▸ Text excerpt
.....
It’s dark in here, but I can recognize you by your breath. You’re Oprah Winfrey.

It’s dark in here, but I can recognize you by your breath. You’re Oprah Winfrey.

Rated 1.0

First off, I want to clear up some confusion concerning this film’s title. It incorrectly implies that just one predator is fighting all of the aliens and, damn it, that’s just not true. There are multiple predators in this film, including the hilarious Pred-Alien, a hybrid monster that comes into existence after a predator gets one of those alien face-huggers on his head.

The second thing that needs to be cleared up is the “Requiem” part. That word alone suggests a “classic” conclusion to this brain dead series. It’s a big word that I doubt many characters in the film could even comprehend. There are no Catholic masses or pieces of music written to accompany a classic mass in this film. No aliens or predators can be seen singing their laments in the movie. The word “Requiem” should be stricken from the title. A more suitable title would be Aliens Vs. Predator: Shitty Looking Smackdown That Will Hopefully Mark the Last Chapter In This Sorry Saga.

When I first saw one of the Alien vs. Predator comic books, it struck me as one of the dumbest ideas for a series … ever. Combining these two movie villains makes no sense. They exist in different movie universes, and the movies they occupied had close to nothing in common.
.....
▸ Data segment
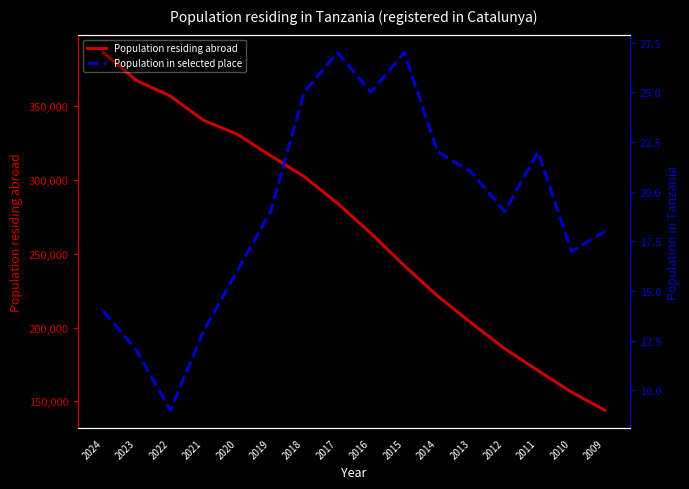

Is it true that Population in selected place equals 19 at 2012?

True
.....
▸ Required actions
[A] Reproduce the movie review word for word, everything from "First off, I" down to "on his head.".
[B] In the movie review, what is the name of the hybrid monster that appears after a predator gets an alien face-hugger on its head?

▸ Results
[A]
First off, I want to clear up some confusion concerning this film’s title. It incorrectly implies that just one predator is fighting all of the aliens and, damn it, that’s just not true. There are multiple predators in this film, including the hilarious Pred-Alien, a hybrid monster that comes into existence after a predator gets one of those alien face-huggers on his head.

[B] The Pred-Alien.